Source data:
========
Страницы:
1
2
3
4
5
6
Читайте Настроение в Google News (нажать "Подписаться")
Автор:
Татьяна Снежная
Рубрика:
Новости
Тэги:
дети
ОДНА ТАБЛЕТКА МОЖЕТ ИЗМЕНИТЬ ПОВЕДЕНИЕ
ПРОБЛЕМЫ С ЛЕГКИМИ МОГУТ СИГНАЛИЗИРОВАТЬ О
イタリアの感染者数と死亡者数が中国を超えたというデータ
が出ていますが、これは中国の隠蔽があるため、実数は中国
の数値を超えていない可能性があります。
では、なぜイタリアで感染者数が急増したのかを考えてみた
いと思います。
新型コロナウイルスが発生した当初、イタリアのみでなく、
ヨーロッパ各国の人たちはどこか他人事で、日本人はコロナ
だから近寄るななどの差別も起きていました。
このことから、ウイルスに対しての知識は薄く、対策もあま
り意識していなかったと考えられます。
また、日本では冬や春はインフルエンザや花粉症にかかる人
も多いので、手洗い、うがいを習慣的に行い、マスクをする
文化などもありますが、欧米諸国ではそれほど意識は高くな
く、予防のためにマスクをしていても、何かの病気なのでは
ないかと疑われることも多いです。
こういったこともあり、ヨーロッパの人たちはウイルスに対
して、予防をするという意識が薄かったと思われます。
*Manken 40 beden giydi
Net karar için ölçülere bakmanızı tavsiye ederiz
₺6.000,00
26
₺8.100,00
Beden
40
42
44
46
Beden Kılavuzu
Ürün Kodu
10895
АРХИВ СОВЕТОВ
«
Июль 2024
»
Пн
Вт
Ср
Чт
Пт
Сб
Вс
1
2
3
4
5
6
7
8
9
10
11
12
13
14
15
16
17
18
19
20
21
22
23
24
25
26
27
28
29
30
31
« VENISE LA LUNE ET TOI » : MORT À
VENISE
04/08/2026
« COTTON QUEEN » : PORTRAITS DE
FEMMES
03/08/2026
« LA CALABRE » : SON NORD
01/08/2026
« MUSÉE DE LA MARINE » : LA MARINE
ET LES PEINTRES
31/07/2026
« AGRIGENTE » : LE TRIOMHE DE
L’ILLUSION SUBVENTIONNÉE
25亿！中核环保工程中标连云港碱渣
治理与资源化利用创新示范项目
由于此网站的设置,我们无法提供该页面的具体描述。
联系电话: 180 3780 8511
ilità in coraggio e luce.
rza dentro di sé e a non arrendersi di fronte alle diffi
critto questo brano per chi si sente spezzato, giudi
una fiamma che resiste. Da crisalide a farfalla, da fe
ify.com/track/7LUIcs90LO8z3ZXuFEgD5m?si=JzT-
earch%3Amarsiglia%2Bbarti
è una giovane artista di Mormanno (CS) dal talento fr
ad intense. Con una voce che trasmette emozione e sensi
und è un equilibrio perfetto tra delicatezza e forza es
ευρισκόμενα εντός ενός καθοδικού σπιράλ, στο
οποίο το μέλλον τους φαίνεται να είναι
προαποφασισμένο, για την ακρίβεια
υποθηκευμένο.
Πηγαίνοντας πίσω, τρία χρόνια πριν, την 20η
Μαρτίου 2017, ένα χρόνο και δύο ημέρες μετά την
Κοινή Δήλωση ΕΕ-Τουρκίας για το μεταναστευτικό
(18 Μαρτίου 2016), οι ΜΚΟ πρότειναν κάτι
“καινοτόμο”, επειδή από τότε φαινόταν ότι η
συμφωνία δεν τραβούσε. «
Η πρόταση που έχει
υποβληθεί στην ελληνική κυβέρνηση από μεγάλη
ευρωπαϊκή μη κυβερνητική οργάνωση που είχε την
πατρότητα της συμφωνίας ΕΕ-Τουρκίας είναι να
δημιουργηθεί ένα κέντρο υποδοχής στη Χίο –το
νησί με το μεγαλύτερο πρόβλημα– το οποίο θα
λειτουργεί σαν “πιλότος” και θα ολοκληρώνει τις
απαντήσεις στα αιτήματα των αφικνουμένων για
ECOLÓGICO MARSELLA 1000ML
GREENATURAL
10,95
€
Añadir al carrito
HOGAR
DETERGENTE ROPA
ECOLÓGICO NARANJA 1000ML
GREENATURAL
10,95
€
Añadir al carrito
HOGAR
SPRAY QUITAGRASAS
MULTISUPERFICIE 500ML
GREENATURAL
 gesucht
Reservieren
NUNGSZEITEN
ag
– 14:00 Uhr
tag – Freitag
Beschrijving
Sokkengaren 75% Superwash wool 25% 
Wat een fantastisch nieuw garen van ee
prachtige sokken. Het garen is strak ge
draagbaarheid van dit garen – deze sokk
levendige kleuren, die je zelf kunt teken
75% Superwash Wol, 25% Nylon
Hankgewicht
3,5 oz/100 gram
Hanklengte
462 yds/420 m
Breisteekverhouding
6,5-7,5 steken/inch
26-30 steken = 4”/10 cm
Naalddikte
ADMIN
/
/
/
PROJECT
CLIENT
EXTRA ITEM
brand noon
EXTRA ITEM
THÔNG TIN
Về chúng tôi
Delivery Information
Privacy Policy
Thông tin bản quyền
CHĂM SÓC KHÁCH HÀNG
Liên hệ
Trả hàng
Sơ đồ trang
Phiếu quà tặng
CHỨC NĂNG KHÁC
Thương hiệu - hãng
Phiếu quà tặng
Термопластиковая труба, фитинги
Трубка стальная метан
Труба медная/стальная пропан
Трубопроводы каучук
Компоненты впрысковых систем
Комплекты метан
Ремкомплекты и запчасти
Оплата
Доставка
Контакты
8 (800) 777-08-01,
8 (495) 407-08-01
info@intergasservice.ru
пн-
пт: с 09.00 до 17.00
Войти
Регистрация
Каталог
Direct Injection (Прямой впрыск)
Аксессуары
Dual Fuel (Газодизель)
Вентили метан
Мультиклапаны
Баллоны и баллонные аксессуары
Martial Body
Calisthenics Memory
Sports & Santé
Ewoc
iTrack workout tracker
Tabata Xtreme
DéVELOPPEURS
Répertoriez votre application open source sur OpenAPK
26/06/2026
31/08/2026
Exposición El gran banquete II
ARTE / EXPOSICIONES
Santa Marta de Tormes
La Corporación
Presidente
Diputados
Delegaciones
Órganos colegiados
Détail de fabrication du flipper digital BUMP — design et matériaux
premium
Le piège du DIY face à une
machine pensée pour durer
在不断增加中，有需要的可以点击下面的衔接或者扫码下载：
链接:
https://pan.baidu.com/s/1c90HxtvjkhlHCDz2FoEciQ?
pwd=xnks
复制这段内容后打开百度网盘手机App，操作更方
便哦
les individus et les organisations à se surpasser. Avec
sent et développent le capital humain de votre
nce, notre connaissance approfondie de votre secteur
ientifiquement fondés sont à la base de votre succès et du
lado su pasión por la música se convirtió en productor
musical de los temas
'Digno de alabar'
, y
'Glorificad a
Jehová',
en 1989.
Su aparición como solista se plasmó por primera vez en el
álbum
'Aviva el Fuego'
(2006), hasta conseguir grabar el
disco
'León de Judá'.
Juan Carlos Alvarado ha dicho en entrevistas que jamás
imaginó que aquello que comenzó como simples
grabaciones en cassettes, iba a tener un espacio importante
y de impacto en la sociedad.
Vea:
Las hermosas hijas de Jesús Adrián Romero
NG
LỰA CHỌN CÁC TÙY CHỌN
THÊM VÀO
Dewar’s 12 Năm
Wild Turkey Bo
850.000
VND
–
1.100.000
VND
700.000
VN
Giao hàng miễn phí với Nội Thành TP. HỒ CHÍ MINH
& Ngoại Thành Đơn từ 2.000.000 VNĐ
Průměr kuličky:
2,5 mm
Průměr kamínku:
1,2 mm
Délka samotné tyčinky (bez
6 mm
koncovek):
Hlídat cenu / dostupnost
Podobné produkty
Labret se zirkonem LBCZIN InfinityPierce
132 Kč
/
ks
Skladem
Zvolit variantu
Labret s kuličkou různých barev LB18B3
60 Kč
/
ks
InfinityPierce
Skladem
========
Work out how many lines in the listing contain "είναι", then write down that number and nothing else.

Result of this exercise:
2